Liam Fox has warned a “worst of both worlds” soft-Brexit customs union would result in the UK market being treated as commodity by the EU in its own trade arrangements.
In a letter to the chairman of the backbench 1922 Committee Sir Graham Brady seen by The Telegraph, the international trade secretary also lays out that agreeing to a post-Brexit customs union with Brussels would mean the UK would have to apply the bloc’s Common Customs Tariff (CCT) on third-country goods and would “stymie the UK’s ability to open markets around the world.”
The warnings come as the Government continues negotiations with the Opposition to gain support for Prime Minister Theresa May’s controversial Withdrawal Agreement, with Labour pushing for a customs union with the EU.
Dr Fox points out that a post-Brexit customs union agreement with the EU would be “not a meeting of equals” but where the UK market would be treated like a commodity by the EU and “We would ourselves be traded.
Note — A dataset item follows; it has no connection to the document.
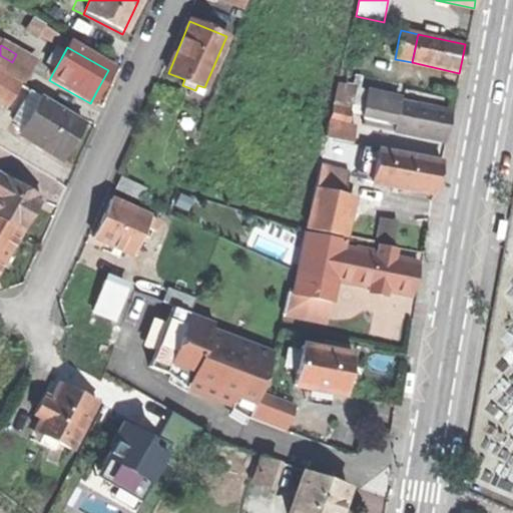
[(42,69),(52,74),(61,58),(51,53),(42,69)]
As the famous saying in Brussels goes, if you are not at the table, you are on the menu.”
The international trade secretary went on to explain that this state of vassalage would “allow the European Union to negotiate access to UK markets as part of EU trade policy… i.e., it will be able to grant access to the world’s fifth largest market as part of any EU offer, without the need to balance this access by negotiating on key UK offensive interests.”
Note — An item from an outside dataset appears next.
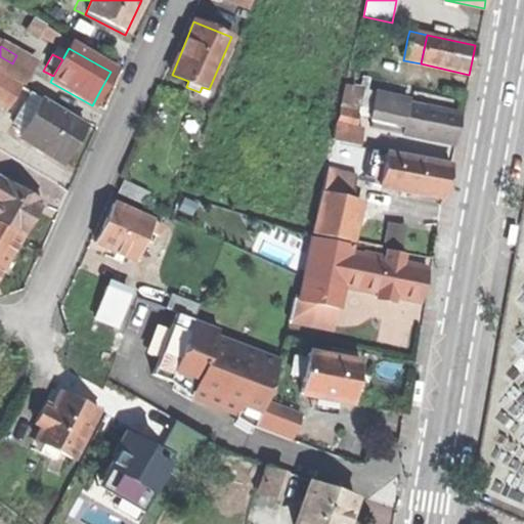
[(12,63),(3,80),(16,87),(30,63),(16,55),(12,63)]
“This is because the UK as a non-EU member state would have no say under EU treaty law for the formation and agreement of EU trade policy.
“We would be stuck in the worst of both worlds, not only unable to set our own international trade policy, but subject, without representation, to the policy of an entity over which MPs would have no democratic control,” he stated.
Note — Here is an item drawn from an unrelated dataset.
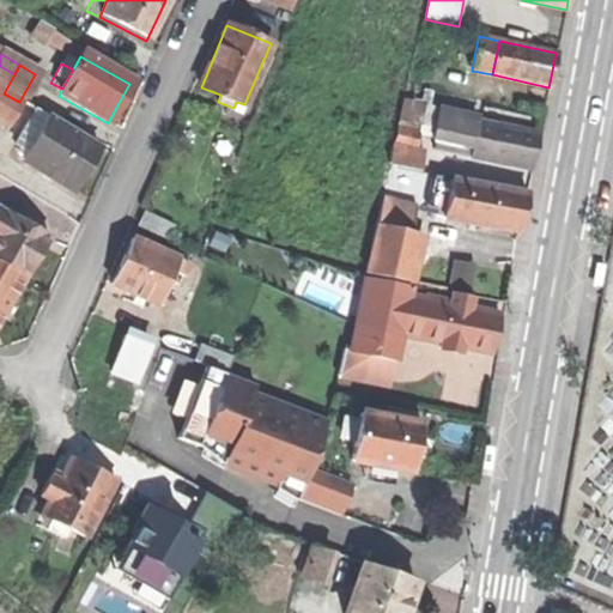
[(0,66),(0,90),(4,93),(14,74),(0,66)]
Countering assertions that the UK would still be able to pursue ambitious free trade agreements with third countries, such as the United States, the Brexiteer Tory minister said “it is worth noting not only that we would have to apply the CCT with third countries, but that countries who [sic] negotiate free trade agreements (FTAs) with the EU would have automatic access to the UK market without the UK having… reciprocal access unless a new agreement was bilaterally negotiated.”
“The key question is that if a trading partner already had access to the UK at no cost, why would it be interested in negotiating a further bilateral agreement?” Dr Fox asked.
The letter was revealed as Brexit Party leader Nigel Farage warned against the prime minister’s Withdrawal Agreement with “Corbyn’s soft Brexit bolt-ons.”
He told his followers on social media Monday night that what Mrs May “wants to sign up to with Mr Corbyn is membership of the Customs Union which means we can’t set our own tariffs, we can’t do our own trade deals, all things that we were promised, that if we voted to leave in the referendum we would get, all things that were promised in her own manifesto.
“Not only is this the most incompetent and worst prime minister in my lifetime, but she’s also the most duplicitous and dishonest, as well,” Mr Farage added.